Satu kali pertemuan cuma satu mata pelajaran. Alokasi waktu kegiatan belajarnya paling mentok juga cuma 2 jam. Rata-rata usia warga belajar di atas 20 tahun. Praktis, saya menyadari kalau stigma yang dilekatkan pada Kejar Paket C itu; bodoh, bebal, tumpul, sekolah nggak pakai seragam, udah gitu tua lagi.
Ya gimana, hal begitu saya alami sendiri. Sekitar lima tahun lalu, waktu pertama kali masuk Kejar Paket C, saya mulai diliputi stigma tersebut. Apalagi status saya baru keluar dari sebuah SMK di Yogyakarta setelah cuma betah satu semester. Terlebih, semua teman di kampung yang seumuran saya sudah nyaman di sekolah formal cum favorit.
Melihat teman sebaya bergegas ke sekolah tiap pagi, mengenakan seragam rapi, dengan mulut penuh obrolan tentang PR, rasanya saya pengen menarik diri ke Gua Hiro’.
Efek domino akibat menyandang status “warga belajar” pun akan semakin terasa ketika Lebaran. Dari Pakde, Bude, Paklik, Bulik, semua kompak mengalamatkan pertanyaan kepada keponakan-keponakan meraka.
“Kamu sekarang sekolahnya di mana, Nak?”
Jika orang lain lain bisa mantap menjawab, “SMA Negeri anu, Pakde,” atau “STM Negeri una, Paklik.”
Lha saya kalau ditanya begitu?
“Kejar Paket C, Bude.” Dijawab dengan malu-malu plus mode getar.

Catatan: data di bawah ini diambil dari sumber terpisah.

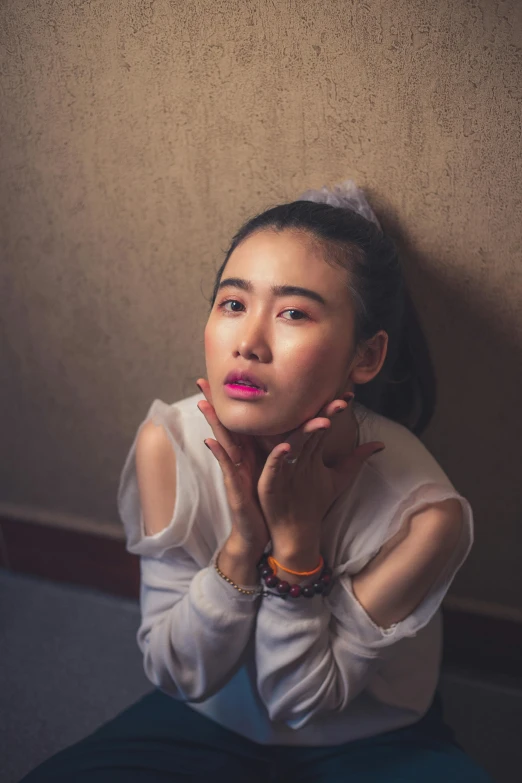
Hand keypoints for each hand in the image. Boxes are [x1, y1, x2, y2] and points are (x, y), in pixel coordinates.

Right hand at [195, 378, 269, 558]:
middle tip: (202, 380)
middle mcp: (239, 459)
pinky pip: (227, 470)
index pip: (242, 421)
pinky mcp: (236, 489)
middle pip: (226, 426)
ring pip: (224, 443)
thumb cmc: (273, 502)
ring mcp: (235, 473)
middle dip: (214, 403)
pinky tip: (211, 442)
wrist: (267, 533)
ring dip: (213, 423)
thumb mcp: (282, 471)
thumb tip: (296, 431)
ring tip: (203, 403)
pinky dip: (219, 456)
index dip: (234, 400)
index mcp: (251, 453)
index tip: (225, 376)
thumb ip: (286, 450)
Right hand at [256, 396, 384, 552]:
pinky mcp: (270, 482)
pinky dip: (278, 457)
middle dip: (323, 415)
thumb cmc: (315, 503)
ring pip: (292, 443)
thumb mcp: (339, 478)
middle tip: (339, 402)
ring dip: (305, 432)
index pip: (322, 424)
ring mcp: (282, 467)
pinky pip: (273, 467)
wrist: (296, 532)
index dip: (334, 411)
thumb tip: (381, 444)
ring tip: (322, 422)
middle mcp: (295, 454)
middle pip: (308, 430)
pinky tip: (286, 447)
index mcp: (310, 451)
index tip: (349, 397)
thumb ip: (356, 460)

Akan tetapi, semua itu berubah ketika mendengar kabar bahwa Bu Susi Pudjiastuti, Menteri Kelautan dan Perikanan, baru saja lulus ujian Kejar Paket C dengan nilai yang yaaah gak bagus banget sih, tapi jadi lulusan terbaik se-kabupaten.
Atas capaian Bu Susi ini, stigma tentang Kejar Paket C pun pada akhirnya jadi ikut keangkat derajatnya. Ya meski mungkin tidak secara langsung, tapi bagi saya pribadi, jadi kebanggaan buat orang-orang kayak saya.
Benar bahwa kebanyakan orang yang sekolah di Paket C itu para pekerja, tetapi bukan berarti harus main pukul rata menilai ambisi semangat belajar orang-orang kayak saya ini begitu rendah. Kami juga bekerja keras lho. Jelas dong, kami ini belajar dengan lebih berat karena harus belajar pada usia yang lebih senior (dibaca aja: tua).
Bayangkan saja, daya ingat sudah menurun, stamina sudah nggak prima, mata kadang ngeblur karena udah katarak atau harus pakai kacamata plus, itu belum persoalan seperti harus berkumpul dengan berbagai teman beda latar belakang yang tidak segampang anak satu kelas sekolah formal. Jika anak sekolah formal mah enak, disamakan karena usia, warga belajar di Kejar Paket C kayak saya disamakan karena satu hal juga sih: nasib. Dan kami dipersatukan oleh penderitaan stigma yang sama.
Meski begitu, biar dikata sekolah kelas dua, nyatanya ijazahnya disetarakan juga kok dengan SMA. Orang-orang lulusan Kejar Paket C tetap bisa melamar bekerja di tempat yang membutuhkan ijazah minimal SMA. Bahkan juga berhak mendaftar di universitas mana pun walau menyandang status lulusan sekolah nonformal. Nyatanya saya sekarang bisa diterima kuliah di kampus negeri juga.
Hal ini menunjukkan, bahwa kualitas lulusan Kejar Paket C ya sama normalnya kok dengan yang lain. Nggak ada bedanya tuh. Yang beda ya cuma itu tadi; stigma.
Maka, setelah mendengar kabar bahwa Bu Susi Pudjiastuti baru saja dinyatakan telah lulus Kejar Paket C, hati saya ini makin mantap untuk mendaku: saya juga lulusan Kejar Paket C lho, Bu Susi.
Ayo deh, kapan-kapan kita bikin reuni temu alumni, Bu. Tapi yang traktir Bu Susi ya? Ya iya dong, saya kan senior Bu Susi.